- [Objective 1]: Turn the paragraph of the business valuation text that begins "Before getting your business valued" into a short list that keeps its main facts.
- [Objective 2]:
Answer these questions using the business valuation text:
(a) Which shares might business owners check the value of daily?
(b) What do most business owners pay their CPAs to prepare each year?
(c) What two things does identifying the use of a valuation guide?
- [Objective 3]: Continue the business valuation text, picking up after its final sentence.

For many business owners, a significant portion of their personal wealth is "invested" in their closely held business - yet, they do not know the "value" of this investment. Though they may check the value of their "GE" or "Google" shares daily, they never expend the time or effort to know the value of their Company, or how they can manage and enhance that value.

Most business owners spend money for tax return and financial statement preparation with their CPAs each year (because the IRS and their banker say they must ), but never invest in a valuation, which can guide them to increased value and wealth-building strategies.

Before getting your business valued, it is important to identify what you will be using the valuation for. This will guide the scope of the appraisal and the methodology used. Defensible opinions of value are necessary for many reasons and each reason may require a different approach and utilize different assumptions. These include tax, litigation, financial reporting, strategic planning, mergers and acquisitions, among many others. Examples of situations where a business valuation is needed are outlined in our list of services.

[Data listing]

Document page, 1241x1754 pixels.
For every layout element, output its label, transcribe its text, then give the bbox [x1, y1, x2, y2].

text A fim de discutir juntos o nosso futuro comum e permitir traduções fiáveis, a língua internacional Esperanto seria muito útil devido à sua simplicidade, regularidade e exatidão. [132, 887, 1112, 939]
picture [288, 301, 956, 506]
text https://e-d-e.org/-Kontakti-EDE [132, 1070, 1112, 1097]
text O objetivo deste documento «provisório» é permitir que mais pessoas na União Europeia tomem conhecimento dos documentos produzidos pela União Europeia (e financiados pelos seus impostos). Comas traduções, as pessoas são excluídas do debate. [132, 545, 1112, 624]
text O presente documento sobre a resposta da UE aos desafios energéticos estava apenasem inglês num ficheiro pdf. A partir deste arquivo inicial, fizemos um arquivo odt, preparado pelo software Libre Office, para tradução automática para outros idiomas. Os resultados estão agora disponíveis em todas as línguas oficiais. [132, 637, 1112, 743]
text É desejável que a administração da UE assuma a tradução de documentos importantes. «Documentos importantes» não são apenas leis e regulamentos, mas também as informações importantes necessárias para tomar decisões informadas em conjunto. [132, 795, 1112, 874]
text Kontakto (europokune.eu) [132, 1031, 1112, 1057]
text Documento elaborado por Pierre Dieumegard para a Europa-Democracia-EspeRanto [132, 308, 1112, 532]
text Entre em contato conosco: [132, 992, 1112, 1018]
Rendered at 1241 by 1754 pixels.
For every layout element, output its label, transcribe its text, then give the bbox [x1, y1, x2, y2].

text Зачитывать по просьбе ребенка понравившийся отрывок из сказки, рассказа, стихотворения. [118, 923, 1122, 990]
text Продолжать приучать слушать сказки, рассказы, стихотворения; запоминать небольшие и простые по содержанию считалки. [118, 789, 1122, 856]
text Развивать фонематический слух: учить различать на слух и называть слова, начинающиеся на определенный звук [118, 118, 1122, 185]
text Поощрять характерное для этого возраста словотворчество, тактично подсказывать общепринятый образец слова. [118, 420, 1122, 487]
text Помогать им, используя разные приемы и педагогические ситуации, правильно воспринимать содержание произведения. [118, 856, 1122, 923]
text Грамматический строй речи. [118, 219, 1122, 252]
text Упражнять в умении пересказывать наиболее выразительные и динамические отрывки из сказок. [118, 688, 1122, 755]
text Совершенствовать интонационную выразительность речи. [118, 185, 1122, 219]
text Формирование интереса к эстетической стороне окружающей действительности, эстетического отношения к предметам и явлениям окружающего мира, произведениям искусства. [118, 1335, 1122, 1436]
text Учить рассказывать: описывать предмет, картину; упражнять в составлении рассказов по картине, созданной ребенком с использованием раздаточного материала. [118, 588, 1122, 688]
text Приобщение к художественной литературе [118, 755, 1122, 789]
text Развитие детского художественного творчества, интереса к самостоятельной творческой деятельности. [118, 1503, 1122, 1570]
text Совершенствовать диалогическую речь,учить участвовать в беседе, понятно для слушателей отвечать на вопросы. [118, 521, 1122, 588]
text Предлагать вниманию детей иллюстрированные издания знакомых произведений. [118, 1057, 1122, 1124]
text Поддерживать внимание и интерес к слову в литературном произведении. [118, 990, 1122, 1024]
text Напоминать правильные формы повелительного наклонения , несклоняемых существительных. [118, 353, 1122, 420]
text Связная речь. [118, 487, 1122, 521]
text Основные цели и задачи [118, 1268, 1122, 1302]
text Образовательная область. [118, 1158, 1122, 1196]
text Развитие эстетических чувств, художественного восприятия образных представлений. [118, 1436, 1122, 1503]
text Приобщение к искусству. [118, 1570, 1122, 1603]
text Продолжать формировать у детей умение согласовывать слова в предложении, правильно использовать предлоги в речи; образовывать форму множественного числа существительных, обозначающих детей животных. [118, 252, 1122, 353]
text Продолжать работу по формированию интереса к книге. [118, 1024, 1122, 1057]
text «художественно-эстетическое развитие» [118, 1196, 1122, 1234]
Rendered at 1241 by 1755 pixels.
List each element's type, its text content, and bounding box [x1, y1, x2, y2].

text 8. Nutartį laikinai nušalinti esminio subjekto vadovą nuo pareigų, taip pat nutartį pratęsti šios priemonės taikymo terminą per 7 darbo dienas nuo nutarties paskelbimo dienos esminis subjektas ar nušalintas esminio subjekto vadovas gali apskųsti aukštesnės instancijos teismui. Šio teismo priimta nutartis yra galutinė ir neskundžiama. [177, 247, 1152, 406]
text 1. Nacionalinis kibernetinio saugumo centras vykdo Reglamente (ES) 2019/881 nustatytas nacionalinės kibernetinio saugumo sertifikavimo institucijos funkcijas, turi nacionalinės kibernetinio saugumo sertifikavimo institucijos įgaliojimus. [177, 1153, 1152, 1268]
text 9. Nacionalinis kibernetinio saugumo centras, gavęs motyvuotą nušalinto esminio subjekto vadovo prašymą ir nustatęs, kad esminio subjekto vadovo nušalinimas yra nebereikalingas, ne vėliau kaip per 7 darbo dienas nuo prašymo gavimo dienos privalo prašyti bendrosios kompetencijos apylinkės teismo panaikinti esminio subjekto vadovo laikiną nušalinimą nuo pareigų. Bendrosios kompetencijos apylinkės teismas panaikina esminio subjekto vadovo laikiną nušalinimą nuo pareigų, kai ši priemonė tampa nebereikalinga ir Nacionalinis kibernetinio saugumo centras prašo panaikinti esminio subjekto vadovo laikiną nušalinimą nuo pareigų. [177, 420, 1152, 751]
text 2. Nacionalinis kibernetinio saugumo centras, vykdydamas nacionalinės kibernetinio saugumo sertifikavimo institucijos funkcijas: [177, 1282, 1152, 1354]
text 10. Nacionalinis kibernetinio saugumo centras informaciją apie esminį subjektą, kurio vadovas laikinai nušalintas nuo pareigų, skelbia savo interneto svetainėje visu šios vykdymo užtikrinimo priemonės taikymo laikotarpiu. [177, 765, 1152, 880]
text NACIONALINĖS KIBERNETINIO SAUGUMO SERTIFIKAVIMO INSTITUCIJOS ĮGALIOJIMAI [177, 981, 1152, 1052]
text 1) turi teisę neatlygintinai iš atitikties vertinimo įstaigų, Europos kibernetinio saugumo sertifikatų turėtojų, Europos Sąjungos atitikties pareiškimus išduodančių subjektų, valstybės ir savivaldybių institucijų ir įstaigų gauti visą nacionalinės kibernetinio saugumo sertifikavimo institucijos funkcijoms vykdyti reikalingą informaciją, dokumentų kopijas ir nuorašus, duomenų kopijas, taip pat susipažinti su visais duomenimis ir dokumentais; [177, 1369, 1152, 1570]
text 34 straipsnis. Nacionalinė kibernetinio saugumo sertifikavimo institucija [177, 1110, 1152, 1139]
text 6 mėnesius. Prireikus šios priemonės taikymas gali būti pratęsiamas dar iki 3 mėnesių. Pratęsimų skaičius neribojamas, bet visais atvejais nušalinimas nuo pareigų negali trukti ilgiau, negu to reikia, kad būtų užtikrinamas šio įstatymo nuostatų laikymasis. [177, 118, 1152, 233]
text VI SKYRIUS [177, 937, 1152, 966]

- [Expected answer 1]:
- Identify the purpose of a valuation before having your business valued.
- That purpose guides the scope of the appraisal and the methodology used.
- Defensible opinions of value are needed for many reasons, and each may call for a different approach and different assumptions.
- These reasons include tax, litigation, financial reporting, strategic planning, and mergers and acquisitions, among many others.
- Examples of situations that call for a business valuation are outlined in the list of services.

- [Expected answer 2]:
(a) Their "GE" or "Google" shares.
(b) Tax returns and financial statements.
(c) The scope of the appraisal and the methodology used.

- [Expected answer 3]:
2. I am gifting shares of my company's stock to my children (or my company is converting from a C Corporation to a Subchapter S Corporation). Why should I hire a business appraiser? (top)

If the IRS audits the gift or challenges the value for any reason, the burden of supporting the value of the business or business interest rests with the taxpayer. Without a well-reasoned valuation from a qualified appraiser, the taxpayer has virtually no basis to dispute what may prove to be an unrealistic IRS valuation claim. If a qualified appraisal has not been completed prior to filing the tax return, the taxpayer will ultimately need to obtain such a valuation when the valuation dispute arises. When faced with a taxpayer valuation based on the opinion of a well-respected, independent analyst, the IRS is essentially forced to hire an equally qualified analyst who can credibly attack the valuation opinion of the taxpayer's analyst and who can produce an opinion of value different enough to generate a tax revenue advantage for the government. The IRS will only allocate resources to pay for valuations if there is an expectation that the allocation will be more than reimbursed. It is difficult for the IRS to justify spending money to challenge a reasonable valuation from a qualified expert that is based upon widely used valuation methods.

3. When I hire an accountant, I typically expect that s/he is a CPA. What do I look for in hiring a business appraiser? (top)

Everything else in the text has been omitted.